De nouveaux travaux doivent être menés pour améliorer l'efficacité de cette politique. Je pense, monsieur le secrétaire d'État, aux concertations que mènent vos administrations avec les grands facturiers pour réduire les frais d'incidents liés aux rejets de prélèvement, en travaillant sur les systèmes d'échange de données entre les établissements bancaires et les grandes entreprises comme Orange, Engie ou EDF. Nous espérons que ces travaux aboutiront au plus vite.
D'autres pistes pourraient être explorées, notamment la mise en place par les banques de dispositifs gratuits de prévention, par exemple des dispositifs d'alerte par SMS ou sur les applications des téléphones modernes, en cas de paiement risquant d'entraîner un incident bancaire avec les frais afférents.
Au reste, les principales avancées en la matière ne sont pas le résultat de nouvelles lois que nous aurions pu voter dans l'hémicycle. Elles sont le fruit d'un large travail de concertation mené avec les parties prenantes – État, régulateur, consommateurs et établissements bancaires. Elles ont fait l'objet d'engagements volontaires des banques, puis d'un contrôle du régulateur.
Les pistes de travail que je viens de tracer, peut-être plus encore que les avancées déjà effectives, doivent elles aussi faire l'objet de discussions et d'engagements de ce type. Adopter cette proposition de loi en l'état, de façon complètement unilatérale, pourrait éteindre la confiance dans laquelle se tiennent ces concertations et conduire les banques à y mettre fin, voire à revenir sur certains engagements, comme le plafonnement des frais à 25 euros par mois pour tous les clients éligibles à l'offre spécifique – ils se retrouveraient alors dans la catégorie des clients ordinaires, avec un plafond de frais à 40 euros par mois. Avouez que ce serait une drôle d'idée !
S'agissant du deuxième volet du texte sur le droit au compte, la moitié du travail a été fait. La proposition de loi dite Rixain permet à tout titulaire d'un compte joint d'ouvrir un compte individuel dans le cadre de la procédure du droit au compte, même en l'absence de violences conjugales. Je saisis l'occasion pour saluer le travail accompli à cet égard par les députés et les sénateurs, particulièrement notre collègue Marie-Pierre Rixain, présidente de la délégation aux droits des femmes et à l'égalité des chances entre les hommes et les femmes, qui a défendu ce texte très important.

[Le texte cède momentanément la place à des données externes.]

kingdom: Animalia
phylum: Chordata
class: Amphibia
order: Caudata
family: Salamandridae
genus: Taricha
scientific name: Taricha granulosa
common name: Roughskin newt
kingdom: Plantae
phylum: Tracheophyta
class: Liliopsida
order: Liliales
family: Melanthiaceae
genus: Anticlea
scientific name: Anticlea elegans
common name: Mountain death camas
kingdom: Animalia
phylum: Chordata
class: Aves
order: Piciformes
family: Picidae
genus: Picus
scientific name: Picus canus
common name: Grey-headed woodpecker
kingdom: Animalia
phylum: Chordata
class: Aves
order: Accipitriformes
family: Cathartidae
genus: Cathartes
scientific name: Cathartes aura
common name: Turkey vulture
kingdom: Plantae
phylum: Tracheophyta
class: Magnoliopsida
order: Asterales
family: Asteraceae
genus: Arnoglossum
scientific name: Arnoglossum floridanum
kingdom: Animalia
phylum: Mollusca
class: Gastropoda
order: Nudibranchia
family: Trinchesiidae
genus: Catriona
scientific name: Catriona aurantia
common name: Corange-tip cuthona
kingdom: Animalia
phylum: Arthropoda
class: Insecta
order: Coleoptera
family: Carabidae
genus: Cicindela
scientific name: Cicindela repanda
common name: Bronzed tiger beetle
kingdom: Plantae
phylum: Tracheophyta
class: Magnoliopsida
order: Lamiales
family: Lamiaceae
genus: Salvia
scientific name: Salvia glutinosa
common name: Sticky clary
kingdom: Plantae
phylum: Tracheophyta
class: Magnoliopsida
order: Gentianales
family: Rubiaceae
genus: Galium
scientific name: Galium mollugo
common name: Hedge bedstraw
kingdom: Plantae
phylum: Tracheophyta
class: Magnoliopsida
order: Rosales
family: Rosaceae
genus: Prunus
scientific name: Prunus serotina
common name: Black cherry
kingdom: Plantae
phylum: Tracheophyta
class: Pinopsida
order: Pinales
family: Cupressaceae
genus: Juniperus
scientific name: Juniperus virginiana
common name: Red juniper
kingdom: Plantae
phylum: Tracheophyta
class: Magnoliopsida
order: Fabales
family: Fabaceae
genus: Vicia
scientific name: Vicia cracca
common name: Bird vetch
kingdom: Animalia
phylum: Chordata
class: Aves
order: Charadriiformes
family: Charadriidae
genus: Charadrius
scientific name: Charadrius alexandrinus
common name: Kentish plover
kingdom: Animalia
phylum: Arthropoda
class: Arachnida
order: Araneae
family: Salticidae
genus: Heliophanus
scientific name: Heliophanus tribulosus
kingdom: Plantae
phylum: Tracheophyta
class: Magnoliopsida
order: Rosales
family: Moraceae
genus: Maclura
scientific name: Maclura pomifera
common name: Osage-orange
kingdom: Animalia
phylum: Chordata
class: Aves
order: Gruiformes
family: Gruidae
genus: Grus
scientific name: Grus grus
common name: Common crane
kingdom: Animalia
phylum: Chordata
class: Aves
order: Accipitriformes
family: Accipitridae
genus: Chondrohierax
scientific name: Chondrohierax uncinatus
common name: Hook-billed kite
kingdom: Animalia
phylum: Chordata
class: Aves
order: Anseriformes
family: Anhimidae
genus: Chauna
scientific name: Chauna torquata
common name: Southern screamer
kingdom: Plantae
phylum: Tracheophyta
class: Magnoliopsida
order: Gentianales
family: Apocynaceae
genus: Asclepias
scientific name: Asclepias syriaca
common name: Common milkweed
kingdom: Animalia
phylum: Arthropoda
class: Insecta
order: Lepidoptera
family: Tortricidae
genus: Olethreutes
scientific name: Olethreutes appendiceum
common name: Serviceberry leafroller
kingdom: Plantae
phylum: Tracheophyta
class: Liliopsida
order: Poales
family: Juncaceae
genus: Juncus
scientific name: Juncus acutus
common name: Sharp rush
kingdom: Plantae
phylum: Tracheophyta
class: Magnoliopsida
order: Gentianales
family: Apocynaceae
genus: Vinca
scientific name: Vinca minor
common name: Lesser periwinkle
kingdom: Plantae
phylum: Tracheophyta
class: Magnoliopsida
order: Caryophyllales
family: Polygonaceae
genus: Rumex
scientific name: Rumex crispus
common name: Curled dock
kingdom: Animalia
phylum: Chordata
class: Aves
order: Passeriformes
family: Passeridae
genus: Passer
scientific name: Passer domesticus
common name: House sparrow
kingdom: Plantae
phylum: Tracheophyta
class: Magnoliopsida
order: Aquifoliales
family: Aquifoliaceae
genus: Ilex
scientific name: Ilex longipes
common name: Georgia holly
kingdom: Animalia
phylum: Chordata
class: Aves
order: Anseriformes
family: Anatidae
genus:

Nous vous rejoignons sur la question de la coordination entre les dispositifs de lutte contre le blanchiment des capitaux et de financement du terrorisme et le droit au compte. Toutefois, en ces matières si sensibles pour la sécurité nationale, nous ne pouvons légiférer sans une étude d'impact présentant une analyse poussée des enjeux. Nous ne pouvons pas non plus nous exonérer d'une plus large concertation avec les acteurs du secteur bancaire mais aussi – et surtout – avec les autorités de régulation, les autorités judiciaires et les services de renseignement.
Tout en saluant l'esprit qui l'inspire, les députés du groupe Démocrates s'opposeront à ce texte.